Funkcjonariusz swoją pracę wykonuje od 15 lat. Cieszy się dużym szacunkiem i sympatią kolegów z pracy. Dotąd patrolował ulice naszego miasta. – Mój rewir to tereny ul. Skłodowskiej, Polnej i Pomnikowej – mówi Andrzej Szewczyk, pełniący obowiązki zastępcy komendanta straży miejskiej.
Praca, jaką wykonuje, daje mu wiele satysfakcji. – Nie ma w niej monotonności, a co za tym idzie, nie zdążę się w niej nudzić. Ciągle poznaję coś nowego, a tym samym ciągle czegoś się uczę – mówi nowy zastępca komendanta. Przez wszystkie lata pracy Szewczyk ma za sobą niemałe sukcesy. Choć nie lubi się chwalić, udało nam się namówić nowego zastępcę na chwilę wspomnień.
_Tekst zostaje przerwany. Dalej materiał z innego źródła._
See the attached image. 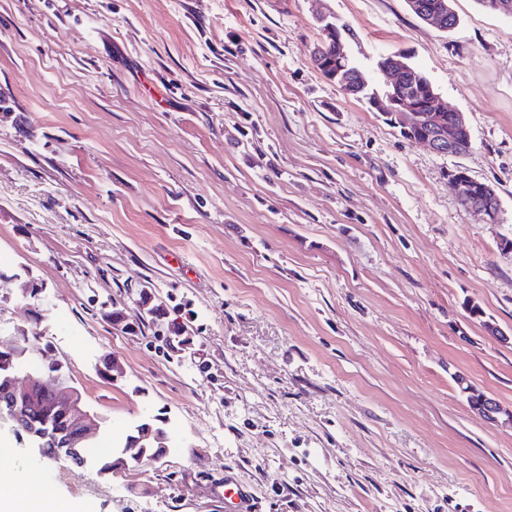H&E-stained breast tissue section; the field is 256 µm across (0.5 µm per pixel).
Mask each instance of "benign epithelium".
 Returning a JSON list of instances; mask_svg holds the SVG:
<instances>
[{
    "label": "benign epithelium",
    "instance_id": "obj_1",
    "mask_svg": "<svg viewBox=\"0 0 512 512\" xmlns=\"http://www.w3.org/2000/svg\"><path fill=\"white\" fill-rule=\"evenodd\" d=\"M324 38L330 43L334 56L326 60L316 56L317 64L330 71L331 79L346 95L357 93L365 88L367 80L363 74L350 68V54L343 41L341 27L328 19H321ZM349 71V80L340 78ZM388 76V91L385 96L370 95L366 98L369 107L392 119L393 124L416 142L422 143L440 155L459 156L471 149L472 139L464 113L443 106L436 90L415 70L399 61H392L382 67ZM428 118L427 129H422L423 118ZM450 189L458 200L469 203L470 211L490 224H496L501 216V204L496 189L488 182L471 177L463 169L449 172ZM457 385L466 396L469 408L489 421L512 427V409L502 406L497 400L476 392L469 379L463 374L455 375ZM37 388L35 378L27 376V381L19 383L12 377L3 385L6 412L0 415L3 422L11 418L10 412L20 403L31 400ZM41 415L48 420H58L77 432L85 441L94 430L93 417L82 404V395L73 381L68 378L56 379L48 391L44 392ZM160 420L158 416L142 418L135 428L138 437L127 439L126 446L136 447L143 442L157 443L167 447L168 437L152 424Z\"/></svg>",
    "mask_w": 512,
    "mask_h": 512
}]
</instances>
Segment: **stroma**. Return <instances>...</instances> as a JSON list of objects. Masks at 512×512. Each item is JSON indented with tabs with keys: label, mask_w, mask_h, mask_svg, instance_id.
I'll return each mask as SVG.
<instances>
[{
	"label": "stroma",
	"mask_w": 512,
	"mask_h": 512,
	"mask_svg": "<svg viewBox=\"0 0 512 512\" xmlns=\"http://www.w3.org/2000/svg\"><path fill=\"white\" fill-rule=\"evenodd\" d=\"M452 7L447 33L405 0H0V335L53 350L109 424L100 453L148 414L171 437L102 474L0 427L17 497L226 512L230 479L258 512H512V428L454 380L512 408V18ZM324 15L377 92L404 55L470 151L433 153L326 78ZM458 167L499 223L459 205ZM143 289L185 354L140 324ZM113 300L137 333L103 318ZM450 189L458 200L468 202L470 211L490 224H496L501 216V204L496 189L488 182L471 177L463 169L448 173ZM457 385L466 396L469 408L489 421L512 427V409L502 406L497 400L477 393L469 379L463 374L455 375Z\"/></svg>",
	"instance_id": "stroma-1"
}]
</instances>
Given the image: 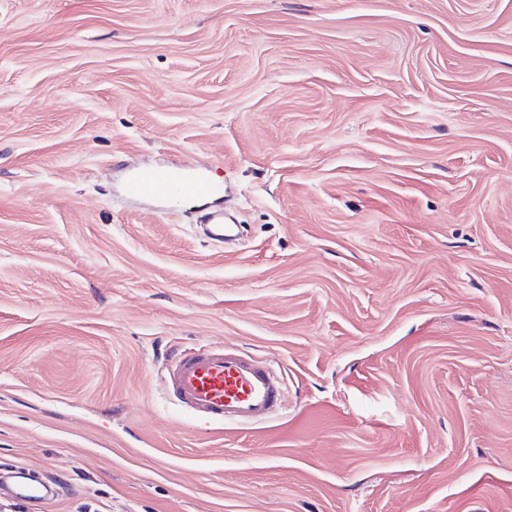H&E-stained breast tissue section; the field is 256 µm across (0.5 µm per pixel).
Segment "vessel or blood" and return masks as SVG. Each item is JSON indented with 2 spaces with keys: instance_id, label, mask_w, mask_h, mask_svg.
Instances as JSON below:
<instances>
[{
  "instance_id": "1",
  "label": "vessel or blood",
  "mask_w": 512,
  "mask_h": 512,
  "mask_svg": "<svg viewBox=\"0 0 512 512\" xmlns=\"http://www.w3.org/2000/svg\"><path fill=\"white\" fill-rule=\"evenodd\" d=\"M126 192L185 210L219 199L224 185L204 171L159 170L132 174ZM169 387L201 424H248L273 416L281 402L277 377L266 363L231 347L180 354L166 369Z\"/></svg>"
}]
</instances>
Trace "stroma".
I'll use <instances>...</instances> for the list:
<instances>
[{"label":"stroma","instance_id":"1","mask_svg":"<svg viewBox=\"0 0 512 512\" xmlns=\"http://www.w3.org/2000/svg\"><path fill=\"white\" fill-rule=\"evenodd\" d=\"M199 168L227 249L124 193ZM270 362L199 429L186 349ZM0 512H512V0H0ZM166 378L204 426L267 419L282 397L280 383L264 361L226 346L181 353L166 368ZM17 478L16 493L14 494L16 498L26 502L42 501L47 499L48 490L40 485L31 483L23 471L18 473Z\"/></svg>","mask_w":512,"mask_h":512}]
</instances>
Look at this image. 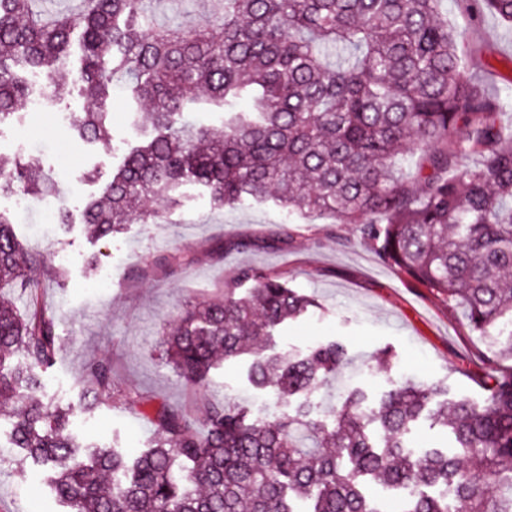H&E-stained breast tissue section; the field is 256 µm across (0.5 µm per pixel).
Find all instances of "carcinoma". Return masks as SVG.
<instances>
[{
  "mask_svg": "<svg viewBox=\"0 0 512 512\" xmlns=\"http://www.w3.org/2000/svg\"><path fill=\"white\" fill-rule=\"evenodd\" d=\"M443 0H211L210 20L160 27L150 0H84L76 13L46 16L36 0H0V124L28 100L19 74L66 80L71 36L82 51L75 79L86 106L74 128L109 136L111 90L150 104L153 136L132 146L81 215L103 238L125 225L163 221V203L204 187L217 208L275 201L301 216L360 225L378 262L434 303L463 309L465 326L489 341L481 403L461 397L428 410L438 385L407 380L376 405L350 393L327 425L313 396L347 363L343 345L318 342L278 352L274 332L313 301L286 273L245 269L252 286L184 311L166 334V360L201 385L221 360L252 357L249 382L284 410L252 420L229 403L206 409L200 433L186 409L158 405L150 449L130 463L112 448L82 445L73 412L44 402V373L57 356L54 317L27 278L30 255L0 216V287L21 289L25 311L0 303V401L12 444L54 469L57 498L71 512H512V133L500 102L460 78L463 55ZM470 20L489 12L512 24V0H464ZM224 113L215 132L186 118L194 94ZM425 155L421 192L397 158ZM478 165L462 163L469 155ZM59 197L30 165L0 158V193ZM19 354L23 362L11 363ZM85 409L112 389L110 365L87 367ZM461 452L409 449L423 413ZM408 492L384 507L360 489L365 477Z\"/></svg>",
  "mask_w": 512,
  "mask_h": 512,
  "instance_id": "1",
  "label": "carcinoma"
}]
</instances>
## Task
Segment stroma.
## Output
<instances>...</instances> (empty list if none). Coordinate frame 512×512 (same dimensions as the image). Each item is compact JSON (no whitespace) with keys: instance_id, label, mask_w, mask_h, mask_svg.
Masks as SVG:
<instances>
[{"instance_id":"35a3bbf8","label":"stroma","mask_w":512,"mask_h":512,"mask_svg":"<svg viewBox=\"0 0 512 512\" xmlns=\"http://www.w3.org/2000/svg\"><path fill=\"white\" fill-rule=\"evenodd\" d=\"M443 8L463 47L461 77L504 100L512 85V27L490 13L468 22L460 0H444ZM209 12V0H160L157 19L201 24ZM29 80L42 101L0 124V154L38 163L58 185L70 216L69 226H56L44 242L29 232L39 214L14 230L35 259L29 275L60 339L43 399L72 408L73 429L84 442L132 454L146 450L153 427L131 404L134 395L153 406L192 408L199 423L204 403L227 395L246 399L253 418L269 412L266 393L248 383L245 361L212 369L196 393L162 357L164 334L181 311L227 289L244 294L237 276L246 267L285 271L289 287L317 303L285 324L275 338L279 350L300 351L318 340H336L348 350V364L315 396L316 418L329 419L348 390L375 402L406 377L447 386L452 399L483 401L473 378L485 351L481 337L467 331L459 310L435 306L377 262L359 225L320 215L299 220L272 200L216 211L203 188L189 186L162 223H132L112 236L91 237L80 222L85 205L102 194L124 149L142 142L151 127L128 112L119 89L109 141L86 142L73 127L85 104L79 84L47 93L40 76ZM385 348L393 354L386 365L377 359ZM98 359L112 367V392L87 413L86 367ZM52 476L49 467L23 460L9 424L0 425V512H67L53 494Z\"/></svg>"}]
</instances>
– To było jakieś dwa lata temu. Przypadkowo, podczas wspólnego patrolu z policjantką, udało nam się ująć mężczyznę, który przez długi czas poszukiwany był listem gończym. Podejrzewano go o dokonanie rozboju. Ukrywał się w Holandii. Kiedy go zatrzymaliśmy posiadał przy sobie narkotyki – opowiada o swojej służbie Szewczyk. Innym razem strażnikowi udało się złapać młodych złodziei. – Przechodziłem akurat obok baru Ekspres, z wnętrza dobiegały krzyki barmanki: Łapcie ich, to złodzieje! Nie zastanawiałem się długo, podbiegłem zapytałem, kogo? Przestraszona kobieta wskazała dwóch młodych mężczyzn – relacjonuje strażnik. Po chwili złodzieje byli już w rękach funkcjonariusza. Jak się szybko okazało, byli to wychowankowie raciborskiego poprawczaka, wypuszczono ich akurat na przepustkę. – Pili piwo w barze. Wykorzystali nieuwagę barmanki i kiedy ona wyszła na zaplecze, wykradli pieniądze z kasy – dodaje Andrzej Szewczyk. Ponadto funkcjonariusz pomagał przy powodzi zarówno w 1997 roku, jaki i przy zagrożeniu powodziowym w maju tego roku.
Zdradził nam, że jako pełniący obowiązki zastępcy komendanta będzie dążył do rozbudowania stanu osobowego straży. – Mamy naprawdę duży obszar do patrolowania. Jest to nie tylko Racibórz, ale i Kornowac oraz Krzyżanowice. Obecnie jest nas za mało, żeby być wszędzie tam, gdzie jesteśmy faktycznie potrzebni – zauważa nowy zastępca. Szewczyk dodał również, że wspólnie z jego przełożonym Wiesławem Buczyńskim, będą przekonywali prezydenta, aby zakupił nowe samochody.